Appl Neuropsychol Adult


washington; swedish; swedish neuroscience


This study aims to assess the relationship between computed tomography (CT) findings, during the acute phase of hospitalization, and long-term language impairment in people with traumatic brain injury (TBI). Another aim was to assess the receptive and expressive abilities of subjects with TBI based on the location of the injury. This is a retrospective observational study including 49 participants with TBI due to war injuries. The Arabic Diagnostic Aphasia Battery (A-DAB-1) was administered to the participants and the Helsinki CT score was computed to quantify brain damage. The results showed that the Helsinki CT score was negatively correlated with the total score of the A-DAB-1 (r = -0.544, p-value < 0.0001).
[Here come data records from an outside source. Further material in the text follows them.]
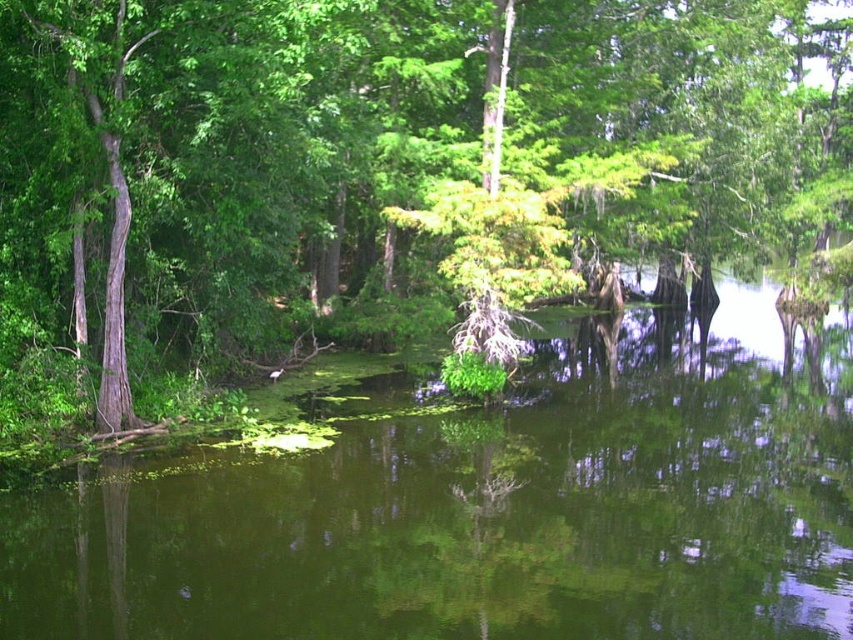
Question: Where is green leafy tree at center located in relation to green algae at center in the image?

Choices:
 (A) above
 (B) below

Answer: (A)

Question: Does green leafy tree at center appear on the left side of green algae at center?

Choices:
 (A) yes
 (B) no

Answer: (B)

Question: Is green leafy tree at center to the right of green algae at center from the viewer's perspective?

Choices:
 (A) yes
 (B) no

Answer: (A)

Question: Among these objects, which one is farthest from the camera?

Simple linear regression supported such findings and reflected an inversely proportional relationship between both variables (p-value < 0.0001). When compared with subjects having right hemisphere damage, subjects with left hemisphere and bilateral brain damage performed more poorly on language tasks respectively as follows: A-DAB-1 overall score (92.08-66.08-70.28, p-value = 0.021), Content of descriptive speech (9.57-6.69-7.22, p-value = 0.034), Verbal fluency (6.57-3.54-3.89, p-value = 0.002), Auditory comprehension (9.71-7.54-7.78, p-value = 0.039), Complex auditory commands (9.71-7.65-7.56, p-value = 0.043), Repetition (9.75-7.08-7.61, p-value = 0.036), Naming (9.93-7.15-8.11, p-value = 0.046). Following TBI, CT findings on admission can significantly predict long-term language abilities, with left side lesions inducing poorer outcomes.